- **THE TASK**: Lay out every line of the material as a Markdown table with two columns, Row and Line, numbering the rows and omitting any blank lines.
----
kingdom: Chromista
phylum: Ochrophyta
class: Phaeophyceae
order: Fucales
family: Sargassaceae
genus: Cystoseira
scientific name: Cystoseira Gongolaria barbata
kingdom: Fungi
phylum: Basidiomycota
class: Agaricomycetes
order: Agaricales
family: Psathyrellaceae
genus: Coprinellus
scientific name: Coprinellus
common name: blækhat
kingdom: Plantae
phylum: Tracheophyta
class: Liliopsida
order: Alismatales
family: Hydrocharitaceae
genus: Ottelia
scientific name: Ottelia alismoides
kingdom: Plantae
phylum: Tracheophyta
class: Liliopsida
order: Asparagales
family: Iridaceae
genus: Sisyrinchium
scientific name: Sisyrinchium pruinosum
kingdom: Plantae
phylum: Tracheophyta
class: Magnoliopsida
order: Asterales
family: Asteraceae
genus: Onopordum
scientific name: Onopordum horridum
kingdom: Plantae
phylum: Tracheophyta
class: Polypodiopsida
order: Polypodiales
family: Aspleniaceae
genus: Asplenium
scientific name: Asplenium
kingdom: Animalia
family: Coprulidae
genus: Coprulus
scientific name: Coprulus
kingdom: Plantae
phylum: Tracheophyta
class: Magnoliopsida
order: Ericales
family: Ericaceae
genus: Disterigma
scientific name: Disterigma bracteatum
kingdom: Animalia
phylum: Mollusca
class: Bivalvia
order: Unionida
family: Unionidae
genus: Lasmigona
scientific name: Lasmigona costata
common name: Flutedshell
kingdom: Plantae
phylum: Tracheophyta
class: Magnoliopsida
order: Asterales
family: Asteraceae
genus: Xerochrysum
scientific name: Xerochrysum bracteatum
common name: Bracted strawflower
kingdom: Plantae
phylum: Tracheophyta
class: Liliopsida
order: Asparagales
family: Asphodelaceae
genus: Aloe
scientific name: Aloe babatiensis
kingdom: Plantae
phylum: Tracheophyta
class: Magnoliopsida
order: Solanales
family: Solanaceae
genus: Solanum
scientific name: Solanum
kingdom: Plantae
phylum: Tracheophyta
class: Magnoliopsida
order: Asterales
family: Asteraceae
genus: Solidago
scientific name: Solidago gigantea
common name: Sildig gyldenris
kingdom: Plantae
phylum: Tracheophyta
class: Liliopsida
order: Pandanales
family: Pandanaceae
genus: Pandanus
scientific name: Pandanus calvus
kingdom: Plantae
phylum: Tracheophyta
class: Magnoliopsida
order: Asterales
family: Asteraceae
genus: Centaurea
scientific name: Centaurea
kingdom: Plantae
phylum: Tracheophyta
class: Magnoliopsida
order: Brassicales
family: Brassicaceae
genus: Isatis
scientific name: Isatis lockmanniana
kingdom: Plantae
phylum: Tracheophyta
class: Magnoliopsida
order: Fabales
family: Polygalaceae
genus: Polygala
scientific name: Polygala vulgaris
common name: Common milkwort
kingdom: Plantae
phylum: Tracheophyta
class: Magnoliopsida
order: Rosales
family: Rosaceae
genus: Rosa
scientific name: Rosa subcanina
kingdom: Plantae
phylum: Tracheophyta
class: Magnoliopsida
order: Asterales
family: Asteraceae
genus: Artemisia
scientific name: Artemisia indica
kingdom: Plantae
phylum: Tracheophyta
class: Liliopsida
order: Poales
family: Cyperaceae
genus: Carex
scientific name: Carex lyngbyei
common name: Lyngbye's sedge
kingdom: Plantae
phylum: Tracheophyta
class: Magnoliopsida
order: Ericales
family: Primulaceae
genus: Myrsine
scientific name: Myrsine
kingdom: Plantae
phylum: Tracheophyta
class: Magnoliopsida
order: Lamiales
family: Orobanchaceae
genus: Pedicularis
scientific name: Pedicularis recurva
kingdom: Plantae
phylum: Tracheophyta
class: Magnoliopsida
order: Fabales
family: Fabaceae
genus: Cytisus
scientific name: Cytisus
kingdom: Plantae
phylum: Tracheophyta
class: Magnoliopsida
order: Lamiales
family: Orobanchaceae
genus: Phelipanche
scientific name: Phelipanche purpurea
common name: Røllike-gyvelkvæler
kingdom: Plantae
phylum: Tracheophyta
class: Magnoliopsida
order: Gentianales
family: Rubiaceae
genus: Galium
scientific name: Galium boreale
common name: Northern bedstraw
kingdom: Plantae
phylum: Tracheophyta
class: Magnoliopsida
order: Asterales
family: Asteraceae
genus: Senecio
----
- **WORKED ANSWER**:
| Row | Line |
|---|---|
| 1 | kingdom: Chromista |
| 2 | phylum: Ochrophyta |
| 3 | class: Phaeophyceae |
| 4 | order: Fucales |
| 5 | family: Sargassaceae |
| 6 | genus: Cystoseira |
| 7 | scientific name: Cystoseira Gongolaria barbata |
| 8 | kingdom: Fungi |
| 9 | phylum: Basidiomycota |
| 10 | class: Agaricomycetes |
| 11 | order: Agaricales |
| 12 | family: Psathyrellaceae |
| 13 | genus: Coprinellus |
| 14 | scientific name: Coprinellus |
| 15 | common name: blækhat |
| 16 | kingdom: Plantae |
| 17 | phylum: Tracheophyta |
| 18 | class: Liliopsida |
| 19 | order: Alismatales |
| 20 | family: Hydrocharitaceae |
| 21 | genus: Ottelia |
| 22 | scientific name: Ottelia alismoides |
| 23 | kingdom: Plantae |
| 24 | phylum: Tracheophyta |
| 25 | class: Liliopsida |
| 26 | order: Asparagales |
| 27 | family: Iridaceae |
| 28 | genus: Sisyrinchium |
| 29 | scientific name: Sisyrinchium pruinosum |
| 30 | kingdom: Plantae |
| 31 | phylum: Tracheophyta |
| 32 | class: Magnoliopsida |
| 33 | order: Asterales |
| 34 | family: Asteraceae |
| 35 | genus: Onopordum |
| 36 | scientific name: Onopordum horridum |
| 37 | kingdom: Plantae |
| 38 | phylum: Tracheophyta |
| 39 | class: Polypodiopsida |
| 40 | order: Polypodiales |
| 41 | family: Aspleniaceae |
| 42 | genus: Asplenium |
| 43 | scientific name: Asplenium |
| 44 | kingdom: Animalia |
| 45 | family: Coprulidae |
| 46 | genus: Coprulus |
| 47 | scientific name: Coprulus |
| 48 | kingdom: Plantae |
| 49 | phylum: Tracheophyta |
| 50 | class: Magnoliopsida |
| 51 | order: Ericales |
| 52 | family: Ericaceae |
| 53 | genus: Disterigma |
| 54 | scientific name: Disterigma bracteatum |
| 55 | kingdom: Animalia |
| 56 | phylum: Mollusca |
| 57 | class: Bivalvia |
| 58 | order: Unionida |
| 59 | family: Unionidae |
| 60 | genus: Lasmigona |
| 61 | scientific name: Lasmigona costata |
| 62 | common name: Flutedshell |
| 63 | kingdom: Plantae |
| 64 | phylum: Tracheophyta |
| 65 | class: Magnoliopsida |
| 66 | order: Asterales |
| 67 | family: Asteraceae |
| 68 | genus: Xerochrysum |
| 69 | scientific name: Xerochrysum bracteatum |
| 70 | common name: Bracted strawflower |
| 71 | kingdom: Plantae |
| 72 | phylum: Tracheophyta |
| 73 | class: Liliopsida |
| 74 | order: Asparagales |
| 75 | family: Asphodelaceae |
| 76 | genus: Aloe |
| 77 | scientific name: Aloe babatiensis |
| 78 | kingdom: Plantae |
| 79 | phylum: Tracheophyta |
| 80 | class: Magnoliopsida |
| 81 | order: Solanales |
| 82 | family: Solanaceae |
| 83 | genus: Solanum |
| 84 | scientific name: Solanum |
| 85 | kingdom: Plantae |
| 86 | phylum: Tracheophyta |
| 87 | class: Magnoliopsida |
| 88 | order: Asterales |
| 89 | family: Asteraceae |
| 90 | genus: Solidago |
| 91 | scientific name: Solidago gigantea |
| 92 | common name: Sildig gyldenris |
| 93 | kingdom: Plantae |
| 94 | phylum: Tracheophyta |
| 95 | class: Liliopsida |
| 96 | order: Pandanales |
| 97 | family: Pandanaceae |
| 98 | genus: Pandanus |
| 99 | scientific name: Pandanus calvus |
| 100 | kingdom: Plantae |
| 101 | phylum: Tracheophyta |
| 102 | class: Magnoliopsida |
| 103 | order: Asterales |
| 104 | family: Asteraceae |
| 105 | genus: Centaurea |
| 106 | scientific name: Centaurea |
| 107 | kingdom: Plantae |
| 108 | phylum: Tracheophyta |
| 109 | class: Magnoliopsida |
| 110 | order: Brassicales |
| 111 | family: Brassicaceae |
| 112 | genus: Isatis |
| 113 | scientific name: Isatis lockmanniana |
| 114 | kingdom: Plantae |
| 115 | phylum: Tracheophyta |
| 116 | class: Magnoliopsida |
| 117 | order: Fabales |
| 118 | family: Polygalaceae |
| 119 | genus: Polygala |
| 120 | scientific name: Polygala vulgaris |
| 121 | common name: Common milkwort |
| 122 | kingdom: Plantae |
| 123 | phylum: Tracheophyta |
| 124 | class: Magnoliopsida |
| 125 | order: Rosales |
| 126 | family: Rosaceae |
| 127 | genus: Rosa |
| 128 | scientific name: Rosa subcanina |
| 129 | kingdom: Plantae |
| 130 | phylum: Tracheophyta |
| 131 | class: Magnoliopsida |
| 132 | order: Asterales |
| 133 | family: Asteraceae |
| 134 | genus: Artemisia |
| 135 | scientific name: Artemisia indica |
| 136 | kingdom: Plantae |
| 137 | phylum: Tracheophyta |
| 138 | class: Liliopsida |
| 139 | order: Poales |
| 140 | family: Cyperaceae |
| 141 | genus: Carex |
| 142 | scientific name: Carex lyngbyei |
| 143 | common name: Lyngbye's sedge |
| 144 | kingdom: Plantae |
| 145 | phylum: Tracheophyta |
| 146 | class: Magnoliopsida |
| 147 | order: Ericales |
| 148 | family: Primulaceae |
| 149 | genus: Myrsine |
| 150 | scientific name: Myrsine |
| 151 | kingdom: Plantae |
| 152 | phylum: Tracheophyta |
| 153 | class: Magnoliopsida |
| 154 | order: Lamiales |
| 155 | family: Orobanchaceae |
| 156 | genus: Pedicularis |
| 157 | scientific name: Pedicularis recurva |
| 158 | kingdom: Plantae |
| 159 | phylum: Tracheophyta |
| 160 | class: Magnoliopsida |
| 161 | order: Fabales |
| 162 | family: Fabaceae |
| 163 | genus: Cytisus |
| 164 | scientific name: Cytisus |
| 165 | kingdom: Plantae |
| 166 | phylum: Tracheophyta |
| 167 | class: Magnoliopsida |
| 168 | order: Lamiales |
| 169 | family: Orobanchaceae |
| 170 | genus: Phelipanche |
| 171 | scientific name: Phelipanche purpurea |
| 172 | common name: Røllike-gyvelkvæler |
| 173 | kingdom: Plantae |
| 174 | phylum: Tracheophyta |
| 175 | class: Magnoliopsida |
| 176 | order: Gentianales |
| 177 | family: Rubiaceae |
| 178 | genus: Galium |
| 179 | scientific name: Galium boreale |
| 180 | common name: Northern bedstraw |
| 181 | kingdom: Plantae |
| 182 | phylum: Tracheophyta |
| 183 | class: Magnoliopsida |
| 184 | order: Asterales |
| 185 | family: Asteraceae |
| 186 | genus: Senecio |